## Problem
For each entry, return the text exactly and omit any image.

## Given information

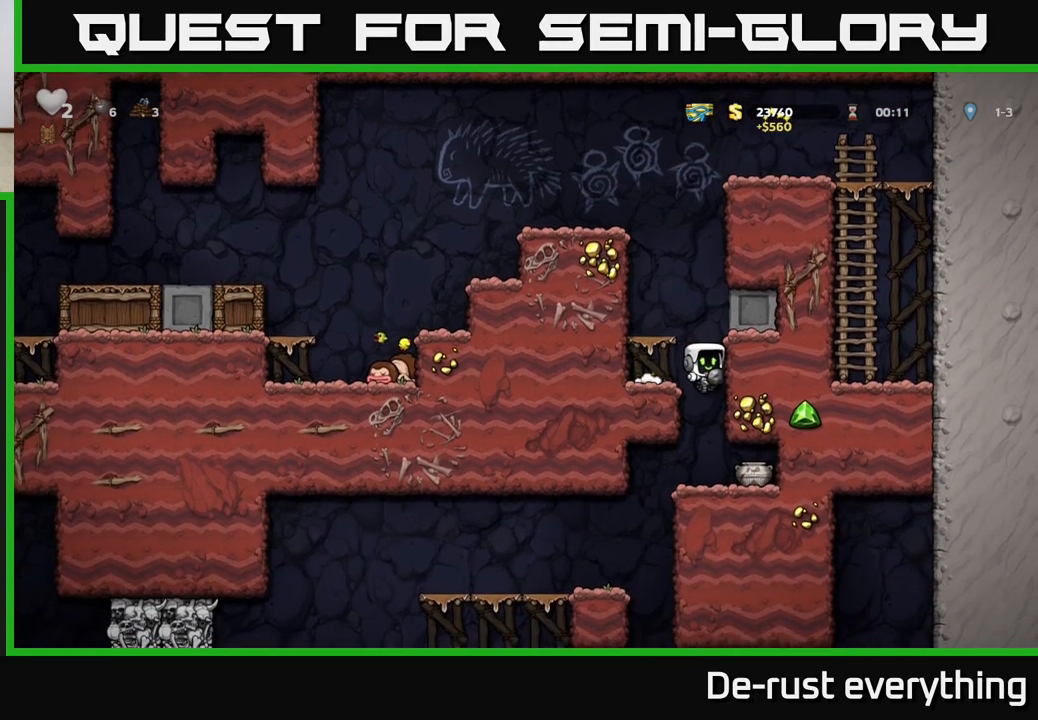
{"buttons": [], "left_stick": "center", "right_stick": "center", "events": [[317, "X", "down"], [383, "X", "up"]]}
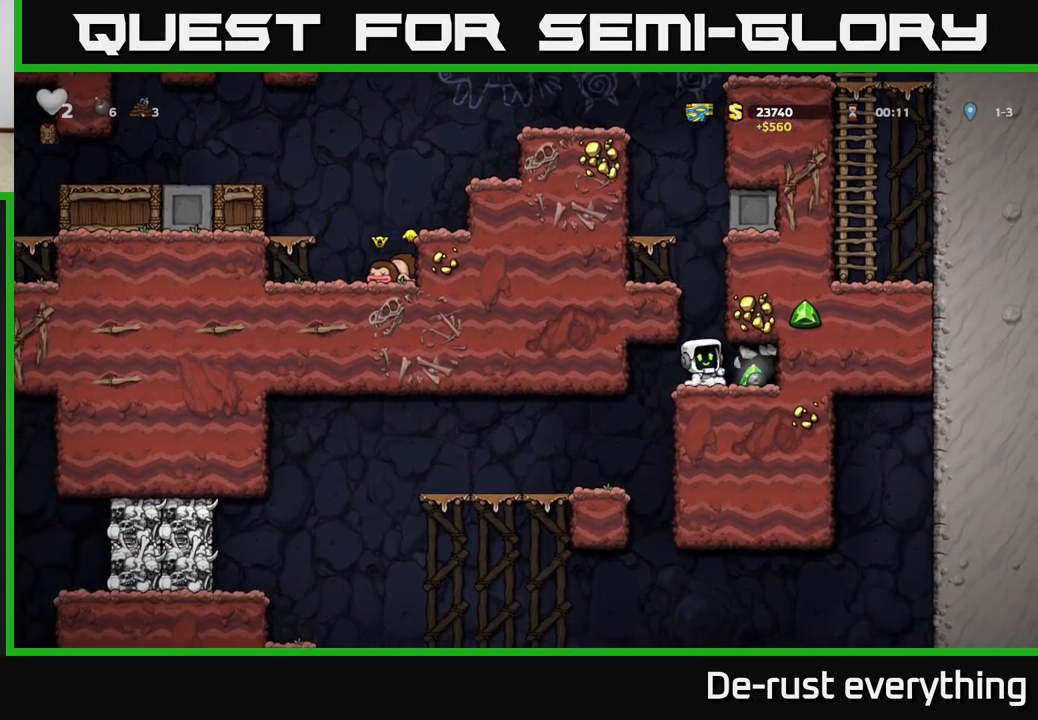
{"buttons": ["DPAD_LEFT"], "left_stick": "center", "right_stick": "center", "events": [[217, "DPAD_RIGHT", "down"], [417, "DPAD_RIGHT", "up"], [433, "DPAD_LEFT", "down"]]}
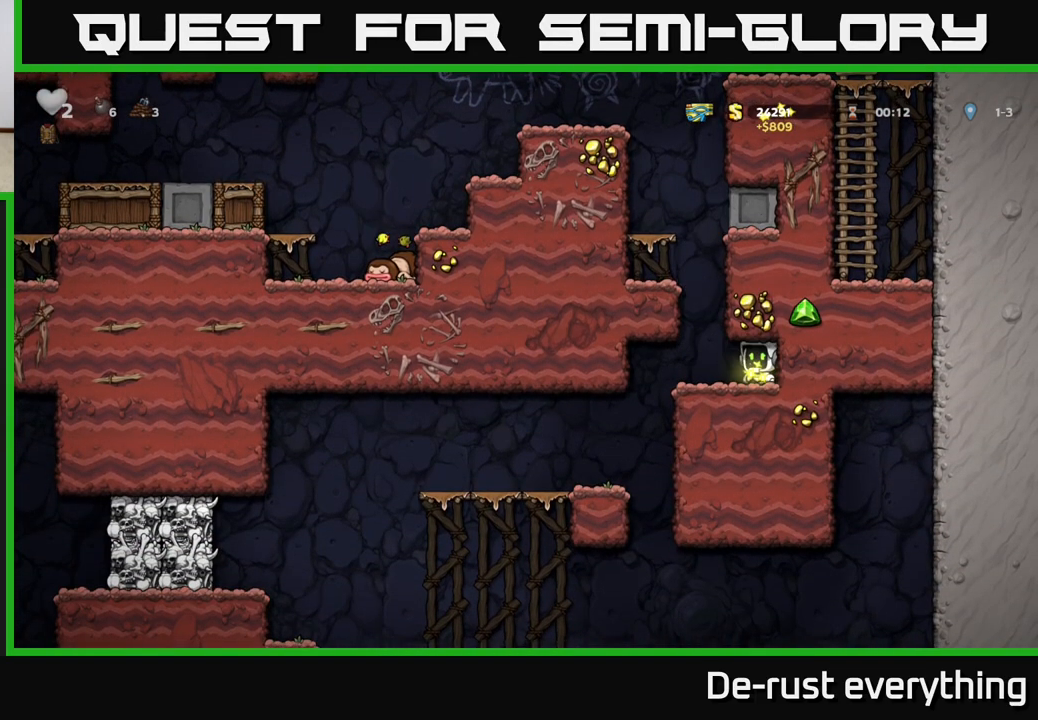
{"buttons": ["DPAD_DOWN"], "left_stick": "center", "right_stick": "center", "events": [[50, "DPAD_DOWN", "down"], [67, "DPAD_LEFT", "up"], [100, "X", "down"], [167, "DPAD_RIGHT", "down"], [183, "X", "up"], [250, "DPAD_DOWN", "up"], [317, "DPAD_RIGHT", "up"], [383, "DPAD_LEFT", "down"], [500, "DPAD_DOWN", "down"], [500, "DPAD_LEFT", "up"]]}
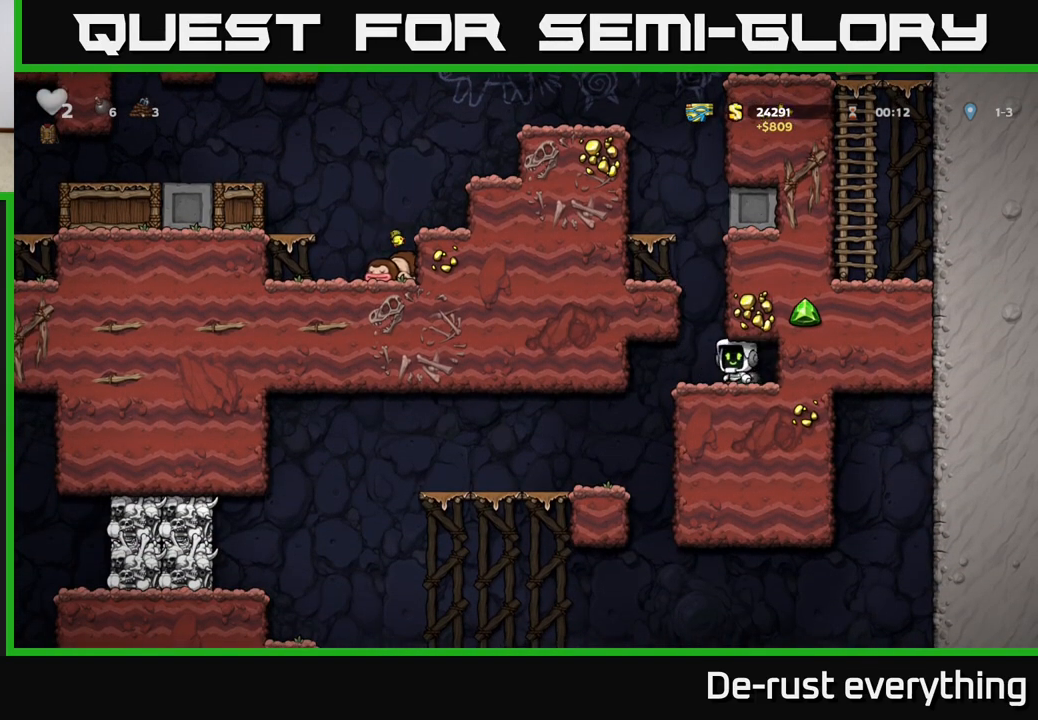
{"buttons": ["DPAD_LEFT"], "left_stick": "center", "right_stick": "center", "events": [[33, "DPAD_RIGHT", "down"], [150, "X", "down"], [217, "DPAD_RIGHT", "up"], [233, "X", "up"], [367, "DPAD_DOWN", "up"], [450, "DPAD_LEFT", "down"]]}
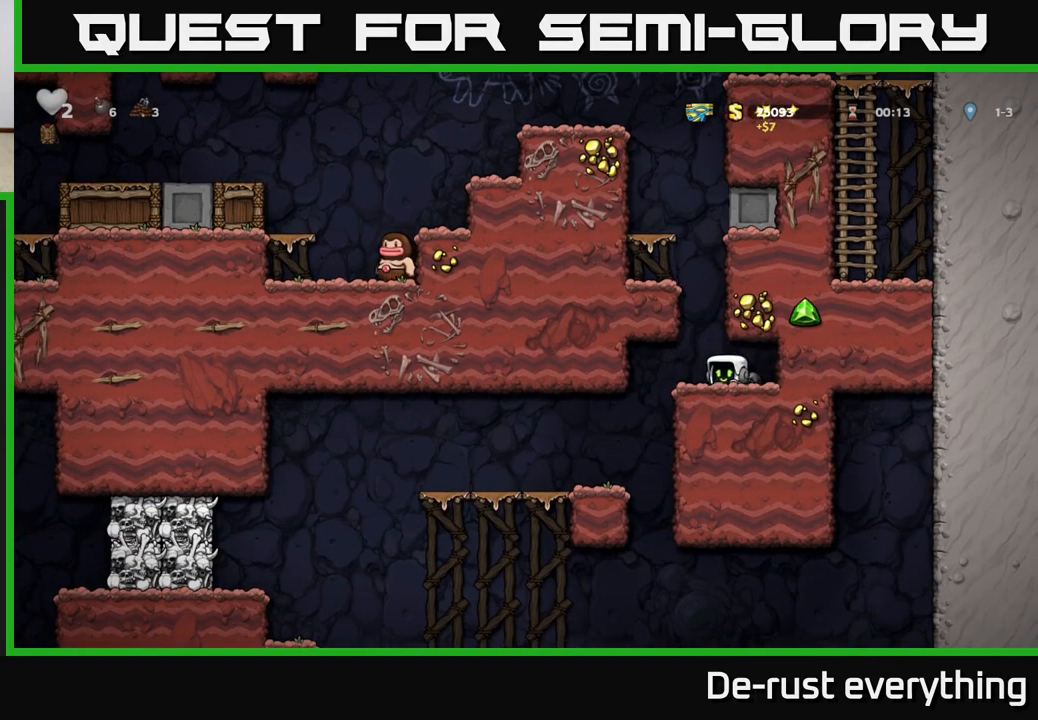
{"buttons": [], "left_stick": "center", "right_stick": "center", "events": [[67, "DPAD_LEFT", "up"], [83, "DPAD_DOWN", "down"], [117, "DPAD_RIGHT", "down"], [133, "DPAD_DOWN", "up"], [333, "DPAD_DOWN", "down"], [350, "DPAD_RIGHT", "up"], [417, "X", "down"], [450, "X", "up"], [467, "DPAD_DOWN", "up"]]}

## Finished task
{"buttons": [], "left_stick": "center", "right_stick": "center", "events": [[317, "X", "down"], [383, "X", "up"]]}
{"buttons": ["DPAD_LEFT"], "left_stick": "center", "right_stick": "center", "events": [[217, "DPAD_RIGHT", "down"], [417, "DPAD_RIGHT", "up"], [433, "DPAD_LEFT", "down"]]}
{"buttons": ["DPAD_DOWN"], "left_stick": "center", "right_stick": "center", "events": [[50, "DPAD_DOWN", "down"], [67, "DPAD_LEFT", "up"], [100, "X", "down"], [167, "DPAD_RIGHT", "down"], [183, "X", "up"], [250, "DPAD_DOWN", "up"], [317, "DPAD_RIGHT", "up"], [383, "DPAD_LEFT", "down"], [500, "DPAD_DOWN", "down"], [500, "DPAD_LEFT", "up"]]}
{"buttons": ["DPAD_LEFT"], "left_stick": "center", "right_stick": "center", "events": [[33, "DPAD_RIGHT", "down"], [150, "X", "down"], [217, "DPAD_RIGHT", "up"], [233, "X", "up"], [367, "DPAD_DOWN", "up"], [450, "DPAD_LEFT", "down"]]}
{"buttons": [], "left_stick": "center", "right_stick": "center", "events": [[67, "DPAD_LEFT", "up"], [83, "DPAD_DOWN", "down"], [117, "DPAD_RIGHT", "down"], [133, "DPAD_DOWN", "up"], [333, "DPAD_DOWN", "down"], [350, "DPAD_RIGHT", "up"], [417, "X", "down"], [450, "X", "up"], [467, "DPAD_DOWN", "up"]]}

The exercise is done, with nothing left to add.